The Horticultural Research Institute, in collaboration with AmericanHort, established the Horticultural Industry Bee & Pollinator Stewardship Initiative in 2014. One of the primary goals of the Initiative is to identify and fund research that will help answer key science questions and fill gaps needed to inform, design and refine an industry stewardship program. The Initiative's focus on research is a key component in establishing a clearer understanding of horticulture's impact on pollinators.
One researcher who received project funding this year is Dr. Richard Cowles, Connecticut Agricultural Experiment Station (Windsor, Conn.). Cowles is analyzing pesticide residue in pollen and nectar on neonicotinoid-treated plants. Using plants commonly used in the landscape, Cowles expects to further develop an understanding of systemic insecticide update and potential interactions with nectar and pollen. Why is this important? Currently, there are significant gaps in data related to the concentration of systemic insecticides. Establishing whether treated plants (when treated properly) are safe to bees and other pollinators will aid in setting stewardship standards for growers and assist in educating retail sellers and consumers about the practices of growers.

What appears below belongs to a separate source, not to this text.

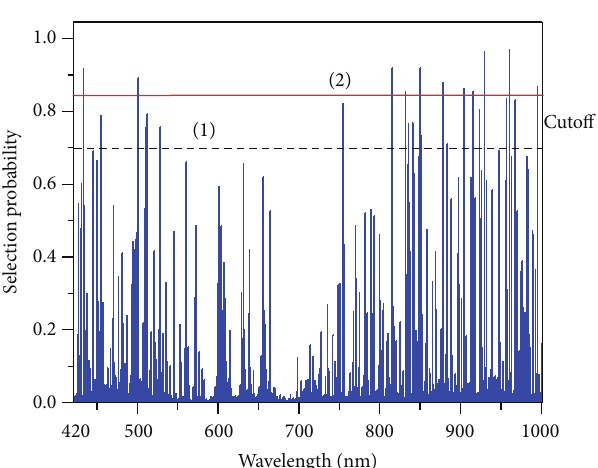
c Numbers of the wavelengths used for analysis. d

To date, Cowles has embarked upon dose-response tests on minute pirate bugs, using neonicotinoid insecticides and their suggested replacements. An early goal for the project is to establish whether the pirate bugs can be utilized in the bioassays (ie: can the team quantify the insecticide residues in the pirate bugs). His team is further investigating the active ingredients, application methods and application timing relative to flowering as factors that may influence the residues found in nectar and pollen of ornamental plants.
A second project underway is led by Dr. Daniel Potter of the University of Kentucky (Lexington, Ky.). Potter and his team are working to identify best management practices by which producers and landscape managers can protect plants from pests while simultaneously mitigating risks to bees. His research also has the potential to support planting recommendations for landscapes that sustain bees throughout the growing season, identify plants that warrant particular caution when using systemic insecticides and highlight plants whose floral characteristics reduce the potential for bees to be impacted by systemic insecticides.
Potter's team has already implemented work to assess the extent and longevity of translocation of soil-applied imidacloprid and dinotefuran into nectar and pollen. Flowers from early-blooming species in the project were collected, bagged and transported to a lab where anthers with pollen were removed from each flower by forceps. Flowers were spun in centrifuges to remove nectar. Samples are stored until all three plant species in the project have been sampled. From the lab, they will travel to be analyzed in a blind review for insecticide residues.